Видя, что и последний маневр не выгорает и что прижимистый семинар, очевидно, намерен чем дальше, тем все больше и больше выматывать из него душу, граф взмолился к нему снова.

— Помогите же, батюшка, ради самого Господа! — воскликнул он, схватывая и с чувством пожимая обеими руками его холодно-потную руку. — Вы мне просто благодеяние сделаете… То есть такое благодеяние, что и слов нет!.. Выручите!.. Я по весь век мой ваш неоплатный должник… Нравственный должник… Моя совесть, поверьте…

— Да в чем помогать-то? — перебил его Горизонтов. — Вы мне скажите, наконец, толком, в чем помогать вам?

— Боже мой, да все в том же… Ну, посоветуйте, научите… насчет разрешения-то…

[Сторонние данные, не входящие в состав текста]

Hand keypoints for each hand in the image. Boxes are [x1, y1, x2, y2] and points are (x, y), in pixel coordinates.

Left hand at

— Да хорошо-с!.. Насчет разрешения… Так ведь тут нужен документ, а мы с вами вот уже целый час только пустыми словами язык околачиваем. Документ пожалуйте.

— То-есть, как документ?.. Какого рода? — недоумевая, заморгал глазами Каржоль. При слове документ в его мозгу сейчас же возникло представление о векселе или расписке в виде заручки, либо задатка Горизонтову. — Я готов… С удовольствием даже! — пробормотал он, и рука его уже сделала было понятное движение за пазуху, к боковому карману. — С величайшим удовольствием, но… извините, какого именно рода документы вы желали бы?

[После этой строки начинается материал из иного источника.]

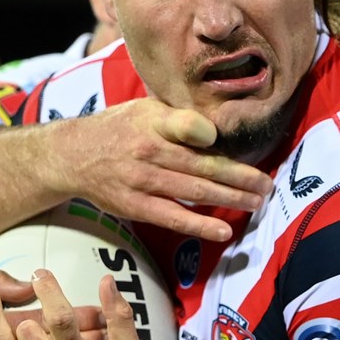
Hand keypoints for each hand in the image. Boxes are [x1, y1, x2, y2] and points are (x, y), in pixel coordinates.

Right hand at [43, 98, 271, 241]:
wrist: (72, 155)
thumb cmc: (119, 128)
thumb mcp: (144, 109)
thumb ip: (179, 117)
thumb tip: (218, 127)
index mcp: (153, 121)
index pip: (185, 125)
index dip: (206, 133)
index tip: (226, 140)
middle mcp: (149, 150)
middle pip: (202, 164)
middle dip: (240, 176)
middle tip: (267, 185)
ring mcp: (142, 180)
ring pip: (194, 190)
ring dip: (230, 198)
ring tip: (257, 202)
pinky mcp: (136, 206)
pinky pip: (173, 217)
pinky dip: (200, 224)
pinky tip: (224, 230)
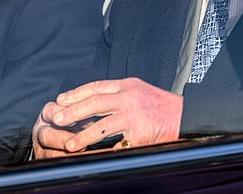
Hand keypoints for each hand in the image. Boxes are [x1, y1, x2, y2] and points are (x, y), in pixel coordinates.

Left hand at [34, 78, 182, 156]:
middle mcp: (129, 97)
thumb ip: (118, 94)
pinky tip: (93, 157)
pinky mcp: (140, 133)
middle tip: (57, 119)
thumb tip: (91, 103)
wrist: (185, 115)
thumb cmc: (161, 105)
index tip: (60, 100)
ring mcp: (134, 115)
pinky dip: (105, 152)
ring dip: (83, 136)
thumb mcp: (139, 91)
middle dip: (73, 112)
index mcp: (127, 85)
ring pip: (102, 126)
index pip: (96, 87)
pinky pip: (118, 145)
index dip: (76, 93)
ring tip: (69, 144)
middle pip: (94, 103)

— Как какого рода? — выпучил на него глаза секретарь, словно бы на дурня какого. — Заявление, конечно! Формальное заявление-с.

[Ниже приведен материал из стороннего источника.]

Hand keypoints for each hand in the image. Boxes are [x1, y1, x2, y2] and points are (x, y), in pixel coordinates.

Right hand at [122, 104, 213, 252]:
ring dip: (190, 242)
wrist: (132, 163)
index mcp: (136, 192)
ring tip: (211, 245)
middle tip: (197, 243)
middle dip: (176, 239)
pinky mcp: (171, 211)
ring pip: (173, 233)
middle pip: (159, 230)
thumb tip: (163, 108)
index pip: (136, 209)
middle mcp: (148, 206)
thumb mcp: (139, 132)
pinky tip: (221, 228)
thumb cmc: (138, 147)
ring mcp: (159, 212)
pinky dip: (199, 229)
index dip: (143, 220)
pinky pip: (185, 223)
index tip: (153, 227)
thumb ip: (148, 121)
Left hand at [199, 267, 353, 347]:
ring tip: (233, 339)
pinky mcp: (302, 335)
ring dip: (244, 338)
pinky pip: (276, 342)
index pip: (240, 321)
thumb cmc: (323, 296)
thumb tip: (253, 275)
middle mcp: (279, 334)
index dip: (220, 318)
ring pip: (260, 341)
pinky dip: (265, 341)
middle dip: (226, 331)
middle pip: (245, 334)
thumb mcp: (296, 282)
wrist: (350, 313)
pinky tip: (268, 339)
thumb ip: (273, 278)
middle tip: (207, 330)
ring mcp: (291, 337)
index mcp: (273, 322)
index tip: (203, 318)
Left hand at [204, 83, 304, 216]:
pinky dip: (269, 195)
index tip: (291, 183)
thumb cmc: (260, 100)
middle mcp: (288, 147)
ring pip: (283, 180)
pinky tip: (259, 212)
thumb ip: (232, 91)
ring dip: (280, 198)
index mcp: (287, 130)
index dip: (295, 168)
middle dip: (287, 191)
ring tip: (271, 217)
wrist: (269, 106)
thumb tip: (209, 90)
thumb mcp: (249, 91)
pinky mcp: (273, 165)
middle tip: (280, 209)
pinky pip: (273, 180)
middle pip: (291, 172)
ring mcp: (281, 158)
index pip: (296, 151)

Все еще не вполне уразумев, Каржоль вопросительно продолжал глядеть на Горизонтова с каким-то глупо подчиненным и даже извиняющимся видом, словно бы прося у него и снисхождения к своему непониманию, и разжевания себе сути его требований. Странное дело! С каждою дальнейшею минутой, он, к стыду своему, все более и более начинал чувствовать в душе, как, черт его знает почему, невольно как-то пасует нравственно перед своехарактерною наглостью этого грубого и нечистоплотного хама, презирая его в то же время до полной ненависти, но не столько за его хамский вид, сколько за это самое свое пред ним пасованье. Досадуя и оскорбляясь на самого себя, граф тем не менее сдавался, как будто покорно признавал в лице Горизонтова какую-то силу, не вполне ему понятную, но несомненно более действительную и стойкую, чем его собственная нравственная сила. Поэтому он, чуть не до жгучей боли, сам пред собой сознавал вполне ясно, как его чувство собственного достоинства и вся его обычная самоуверенность, все самолюбие, вся эта французски-гордая «noblesse» его внешности и даже самая манера держать себя, как все это вдруг слабеет, испаряется, улетучивается куда-то, тогда как этот «хам плюгавый» стоит аки гранит и господствует над ним во всей своей великой хамской несокрушимости. И он, граф Каржоль де Нотрек, должен пред ним лебезить и заискивать… О, никогда еще не переживал он подобного унижения! Но… все эти чувства пришлось запрятать в самый отдаленный и темный карман своего сердца и вместо них все время покорно вызывать на лицо любезную, искательную улыбку.

— Неужто непонятно? — дивясь, воскликнул между тем господин Горизонтов и с улыбочкой принялся объяснять ему по пальцам. — Ведь для того, чтобы нам иметь законный повод пустить этакое предписание матери-игуменье, — говорил он, — должны же мы на чем-нибудь основаться! Не святым же духом узнали мы!.. Это раз. Понимаете?

Каржоль утвердительно кивнул головой.